A two-part worksheet about the narrator and narrative choices for my WIP. It is a series, so these choices will be important as they carry over between novels. Feel free to grab the questions and write your own answers if you like. Tomorrow I will share Part 2.
Story: Shadow Guild Book One: The Court of Night
Narrator: Internal protagonist
Person & Tense: 1st or 3rd (haven’t fully decided; still exploring the stylistic choice)
Why did you choose this narrator?
I have chosen the narrator to be the protagonist, whether or not I write from the 1st or 3rd person perspective. The reason behind this is because she will have the most ‘screen time’, her actions and decisions guide most of the plot, and her internal thoughts show the development of her character along the way. I want the readers to be limited in their information to what the protagonist knows and feels, instead of knowing before her what’s going to happen.
Is the narrator a character in the story?
Yes, she is the protagonist: Synren Willows.
What is the narrator’s purpose in telling the story?
The story arcs around her involvement in a rebellion, and the betrayals that come with it. She wishes to tell the story, from her perspective, of what happened during the White Hand Rebellion vs. the Tyrant King, and the ensuing civil war that quickly followed.
Which characters’ thoughts can the narrator access?
The narrator will be limited to the protagonist’s thoughts, as the reader will be limited to knowing only what she does. They will discover secrets and betrayals as the protagonist lives them, and share in her emotional journey as her life is turned upside-down and she has to begin anew.
Does the narrator have access to information that the characters don’t?
Technically yes and no. The narrator, as the protagonist, knows everything about herself and therefore the readers will know much about her personality, thoughts, feelings, and backstory. However, she – and in extension the readers – will not know how other characters are thinking or feeling. This perpetuates the mystery surrounding allegiances throughout the rebellion and coup.
Does the narrator affect or interact with the characters?
Yes, she will be active within her own story, and her decisions will play a key role in how the other characters develop throughout the course of the series (a trilogy).
What is the narrator’s relationship to the protagonist?
She is the protagonist’s inner voice.
Who is the narrator addressing?
She is addressing the readers; in this case, I may write this as a memory in past tense as though it were being recounted to others after the fact. However, I have yet to decide the best way to present the story and need to write a couple test scenes in order to gauge my preference.
How does the narrator feel towards the addressee?
If it is being written as a flashback from a future protagonist, then it is likely being recounted to someone the protagonist likes and trusts, but who wasn’t present during the events of the series. Perhaps her future children?
How does the narrator’s character emerge?
Through both action and internal dialogue, the character will emerge bit-by-bit. The readers will share her journey as she learns and grows as a person, and hopefully the readers will come to care about her trials with her.

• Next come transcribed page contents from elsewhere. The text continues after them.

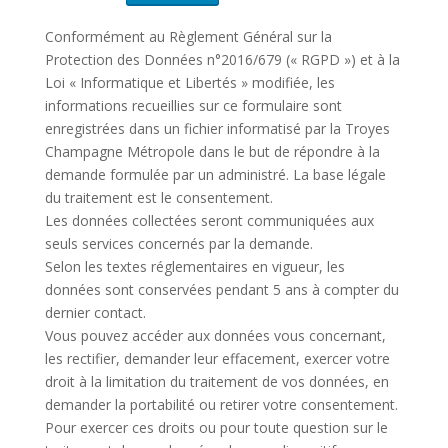
Conformément au Règlement Général sur la
Protection des Données n°2016/679 (« RGPD ») et à la
Loi « Informatique et Libertés » modifiée, les
informations recueillies sur ce formulaire sont
enregistrées dans un fichier informatisé par la Troyes
Champagne Métropole dans le but de répondre à la
demande formulée par un administré. La base légale
du traitement est le consentement.
Les données collectées seront communiquées aux
seuls services concernés par la demande.
Selon les textes réglementaires en vigueur, les
données sont conservées pendant 5 ans à compter du
dernier contact.
Vous pouvez accéder aux données vous concernant,
les rectifier, demander leur effacement, exercer votre
droit à la limitation du traitement de vos données, en
demander la portabilité ou retirer votre consentement.
Pour exercer ces droits ou pour toute question sur le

How do the narrator’s opinions and judgments emerge?
The protagonist starts off as a very judgmental person and this will be apparent through her thoughts about other characters she meets along the way. However, as she develops, I hope for her judgmental nature to soften as she realizes that not everyone is as they seem at first appearances.
Are there any factors that make the narrator unreliable?
Technically, the fact that everything is happening from the protagonist’s perspective means that the readers are only privy to the information as seen through her eyes. Therefore, there could be mistakes or misunderstandings that result in false information for the reader. Only time will tell as that is my secret to keep – for now.